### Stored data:
+ + + + + + +

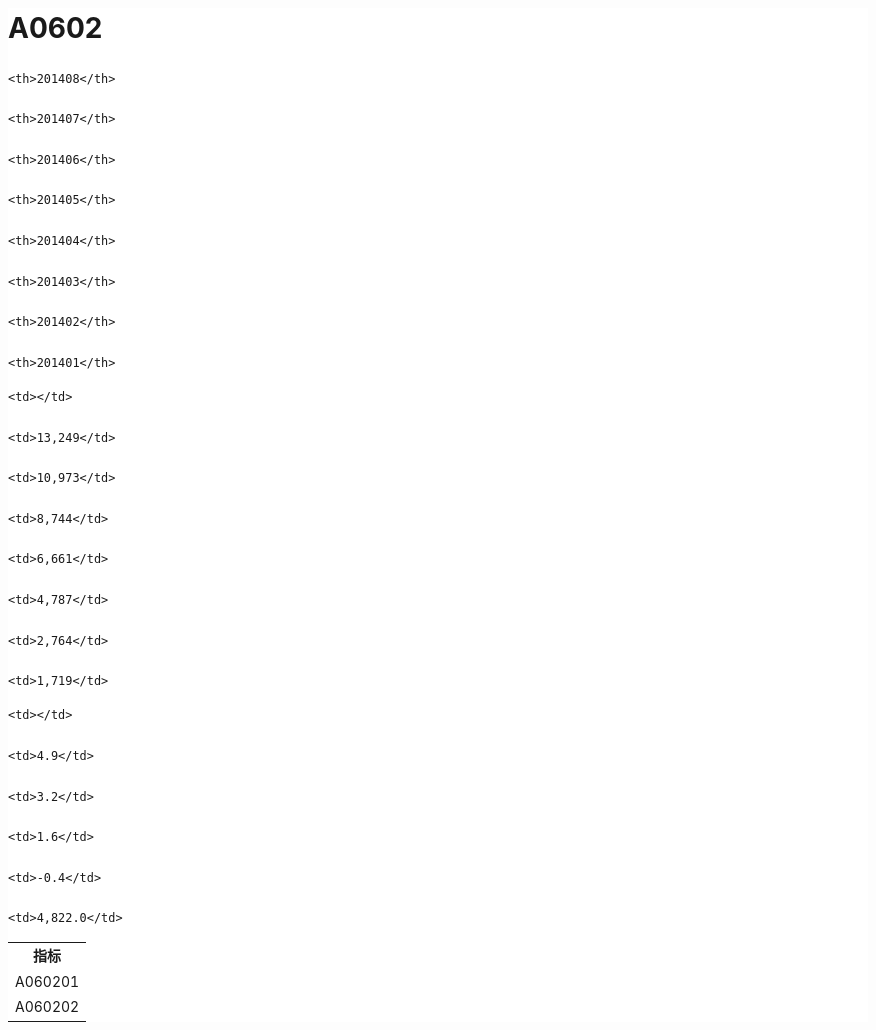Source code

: A0602
======


<table>

<tr>
    <th>指标</th>
    
    <th>201408</th>
    
    <th>201407</th>
    
    <th>201406</th>
    
    <th>201405</th>
    
    <th>201404</th>
    
    <th>201403</th>
    
    <th>201402</th>
    
    <th>201401</th>
    
</tr>


<tr>
    <td>A060201</td>
    
    <td></td>
    
    <td>13,249</td>
    
    <td>10,973</td>
    
    <td>8,744</td>
    
    <td>6,661</td>
    
    <td>4,787</td>
    
    <td>2,764</td>
    
    <td>1,719</td>
    

</tr>

<tr>
    <td>A060202</td>
    
    <td></td>
    
    <td>4.9</td>
    
    <td>3.2</td>
    
    <td>1.6</td>
    
    <td>-0.4</td>
    
    <td>4,822.0</td>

+ + + + + + +

### What to do:
Quote every line of the records above word for word, leaving out the pictures.

### Answer to the exercise:
Source code

: A0602
======


<table>

<tr>
    <th>指标</th>
    
    <th>201408</th>
    
    <th>201407</th>
    
    <th>201406</th>
    
    <th>201405</th>
    
    <th>201404</th>
    
    <th>201403</th>
    
    <th>201402</th>
    
    <th>201401</th>
    
</tr>


<tr>
    <td>A060201</td>
    
    <td></td>
    
    <td>13,249</td>
    
    <td>10,973</td>
    
    <td>8,744</td>
    
    <td>6,661</td>
    
    <td>4,787</td>
    
    <td>2,764</td>
    
    <td>1,719</td>
    

</tr>

<tr>
    <td>A060202</td>
    
    <td></td>
    
    <td>4.9</td>
    
    <td>3.2</td>
    
    <td>1.6</td>
    
    <td>-0.4</td>
    
    <td>4,822.0</td>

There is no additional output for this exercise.